▸ **What this task involves**
Convert everything from the line containing "Q: How many orange chairs are there?" down to the end of the data below into a JSON list of strings, one string per line, with blank lines omitted.
>> BEGIN Data supplied
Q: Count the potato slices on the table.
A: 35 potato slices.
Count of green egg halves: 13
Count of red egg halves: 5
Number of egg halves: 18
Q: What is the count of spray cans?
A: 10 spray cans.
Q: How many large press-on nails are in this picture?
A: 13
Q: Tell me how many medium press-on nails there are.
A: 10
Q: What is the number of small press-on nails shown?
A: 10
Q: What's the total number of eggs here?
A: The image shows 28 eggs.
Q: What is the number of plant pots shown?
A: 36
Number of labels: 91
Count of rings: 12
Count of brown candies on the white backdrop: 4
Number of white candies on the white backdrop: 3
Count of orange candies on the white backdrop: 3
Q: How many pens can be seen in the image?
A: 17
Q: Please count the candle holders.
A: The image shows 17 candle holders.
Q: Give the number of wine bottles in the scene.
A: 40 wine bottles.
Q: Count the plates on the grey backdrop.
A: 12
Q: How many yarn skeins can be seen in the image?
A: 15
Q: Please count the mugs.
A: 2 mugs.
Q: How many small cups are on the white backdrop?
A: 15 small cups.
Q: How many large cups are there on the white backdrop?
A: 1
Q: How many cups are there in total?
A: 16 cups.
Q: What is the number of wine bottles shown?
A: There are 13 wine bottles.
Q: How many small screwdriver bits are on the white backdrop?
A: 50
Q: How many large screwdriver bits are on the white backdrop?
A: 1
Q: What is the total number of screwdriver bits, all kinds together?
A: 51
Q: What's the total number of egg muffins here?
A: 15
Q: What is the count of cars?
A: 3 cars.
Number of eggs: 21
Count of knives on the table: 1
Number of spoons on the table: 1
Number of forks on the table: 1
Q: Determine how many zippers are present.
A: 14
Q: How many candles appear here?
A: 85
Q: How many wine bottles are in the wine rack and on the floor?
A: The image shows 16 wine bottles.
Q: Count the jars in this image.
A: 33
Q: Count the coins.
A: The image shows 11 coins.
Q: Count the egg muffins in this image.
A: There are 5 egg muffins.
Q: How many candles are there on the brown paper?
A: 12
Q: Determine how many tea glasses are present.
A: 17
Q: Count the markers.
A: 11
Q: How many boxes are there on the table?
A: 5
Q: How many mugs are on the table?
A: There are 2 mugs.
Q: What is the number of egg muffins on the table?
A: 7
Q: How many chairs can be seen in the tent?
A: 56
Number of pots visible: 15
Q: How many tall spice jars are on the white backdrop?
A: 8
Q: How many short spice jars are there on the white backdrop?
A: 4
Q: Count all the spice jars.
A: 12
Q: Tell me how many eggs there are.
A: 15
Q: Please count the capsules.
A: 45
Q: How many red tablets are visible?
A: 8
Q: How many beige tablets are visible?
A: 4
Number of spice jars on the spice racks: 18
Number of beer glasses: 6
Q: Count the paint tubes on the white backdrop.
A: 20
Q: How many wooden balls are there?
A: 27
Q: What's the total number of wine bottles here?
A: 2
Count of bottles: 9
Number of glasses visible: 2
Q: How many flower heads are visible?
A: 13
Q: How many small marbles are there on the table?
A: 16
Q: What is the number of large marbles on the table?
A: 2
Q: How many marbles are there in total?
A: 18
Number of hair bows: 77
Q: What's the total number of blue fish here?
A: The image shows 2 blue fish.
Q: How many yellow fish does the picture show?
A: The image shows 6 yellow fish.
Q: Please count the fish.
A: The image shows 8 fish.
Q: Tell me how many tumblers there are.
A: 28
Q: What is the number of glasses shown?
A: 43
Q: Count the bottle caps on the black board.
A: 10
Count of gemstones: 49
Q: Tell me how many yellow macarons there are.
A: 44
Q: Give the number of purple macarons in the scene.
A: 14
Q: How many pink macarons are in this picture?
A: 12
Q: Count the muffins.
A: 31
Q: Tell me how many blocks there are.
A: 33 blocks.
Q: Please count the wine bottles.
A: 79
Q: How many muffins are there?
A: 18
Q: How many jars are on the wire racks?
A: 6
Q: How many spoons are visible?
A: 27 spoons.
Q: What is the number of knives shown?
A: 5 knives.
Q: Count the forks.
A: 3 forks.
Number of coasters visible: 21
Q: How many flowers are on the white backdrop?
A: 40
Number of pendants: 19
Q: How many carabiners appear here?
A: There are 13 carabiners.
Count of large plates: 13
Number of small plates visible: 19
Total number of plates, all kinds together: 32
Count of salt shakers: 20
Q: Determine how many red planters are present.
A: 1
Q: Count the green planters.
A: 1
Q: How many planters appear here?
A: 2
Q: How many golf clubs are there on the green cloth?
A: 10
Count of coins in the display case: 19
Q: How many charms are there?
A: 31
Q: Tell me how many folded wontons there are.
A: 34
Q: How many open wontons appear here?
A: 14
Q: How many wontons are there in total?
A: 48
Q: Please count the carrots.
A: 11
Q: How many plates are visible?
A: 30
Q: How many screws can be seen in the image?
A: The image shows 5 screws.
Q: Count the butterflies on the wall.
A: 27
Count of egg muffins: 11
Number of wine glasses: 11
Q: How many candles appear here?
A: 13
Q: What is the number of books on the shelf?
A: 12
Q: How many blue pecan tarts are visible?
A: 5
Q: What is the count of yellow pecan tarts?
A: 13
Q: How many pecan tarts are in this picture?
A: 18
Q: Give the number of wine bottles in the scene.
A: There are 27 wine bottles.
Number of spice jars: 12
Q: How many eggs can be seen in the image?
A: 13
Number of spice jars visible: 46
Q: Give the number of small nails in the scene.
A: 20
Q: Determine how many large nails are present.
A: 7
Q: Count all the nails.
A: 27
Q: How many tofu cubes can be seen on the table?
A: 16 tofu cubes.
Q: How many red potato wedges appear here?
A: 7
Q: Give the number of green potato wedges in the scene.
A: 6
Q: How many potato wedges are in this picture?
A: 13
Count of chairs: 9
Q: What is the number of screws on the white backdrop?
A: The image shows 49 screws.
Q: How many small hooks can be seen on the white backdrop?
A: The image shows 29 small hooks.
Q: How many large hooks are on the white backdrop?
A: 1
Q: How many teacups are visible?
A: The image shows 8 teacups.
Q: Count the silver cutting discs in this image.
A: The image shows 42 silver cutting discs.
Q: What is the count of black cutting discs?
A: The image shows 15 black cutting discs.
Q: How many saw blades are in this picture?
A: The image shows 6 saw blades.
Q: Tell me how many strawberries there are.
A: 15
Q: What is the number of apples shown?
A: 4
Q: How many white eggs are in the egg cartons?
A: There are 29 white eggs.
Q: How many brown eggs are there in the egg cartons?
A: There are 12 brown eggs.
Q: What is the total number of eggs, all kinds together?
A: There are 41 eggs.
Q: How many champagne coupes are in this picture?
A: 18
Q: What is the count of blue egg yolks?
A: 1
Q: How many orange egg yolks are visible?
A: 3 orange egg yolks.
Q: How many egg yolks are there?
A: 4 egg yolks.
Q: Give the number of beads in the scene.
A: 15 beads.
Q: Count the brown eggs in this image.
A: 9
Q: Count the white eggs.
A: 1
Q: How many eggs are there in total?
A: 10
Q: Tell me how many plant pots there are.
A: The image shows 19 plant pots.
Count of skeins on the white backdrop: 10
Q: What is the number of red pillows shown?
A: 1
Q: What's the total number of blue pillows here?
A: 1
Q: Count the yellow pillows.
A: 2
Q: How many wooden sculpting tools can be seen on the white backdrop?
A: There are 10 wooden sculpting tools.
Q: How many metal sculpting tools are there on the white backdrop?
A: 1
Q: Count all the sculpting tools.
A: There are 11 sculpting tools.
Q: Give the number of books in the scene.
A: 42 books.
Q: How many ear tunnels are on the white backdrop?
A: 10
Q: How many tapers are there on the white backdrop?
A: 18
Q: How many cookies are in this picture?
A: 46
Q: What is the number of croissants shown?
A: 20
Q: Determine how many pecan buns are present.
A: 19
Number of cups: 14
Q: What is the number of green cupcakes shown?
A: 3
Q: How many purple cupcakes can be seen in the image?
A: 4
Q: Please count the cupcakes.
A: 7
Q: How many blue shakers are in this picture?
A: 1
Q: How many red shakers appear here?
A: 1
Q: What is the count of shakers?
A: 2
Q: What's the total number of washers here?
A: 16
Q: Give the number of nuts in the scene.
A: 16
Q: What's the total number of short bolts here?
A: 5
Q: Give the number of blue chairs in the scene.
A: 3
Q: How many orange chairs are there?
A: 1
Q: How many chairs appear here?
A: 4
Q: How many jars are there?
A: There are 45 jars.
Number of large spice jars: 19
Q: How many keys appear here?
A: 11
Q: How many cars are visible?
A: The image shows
>> END Data supplied
▸ **Complete answer**
[
  "Q: How many orange chairs are there?",
  "A: 1",
  "Q: How many chairs appear here?",
  "A: 4",
  "Q: How many jars are there?",
  "A: There are 45 jars.",
  "Number of large spice jars: 19",
  "Q: How many keys appear here?",
  "A: 11",
  "Q: How many cars are visible?",
  "A: The image shows"
]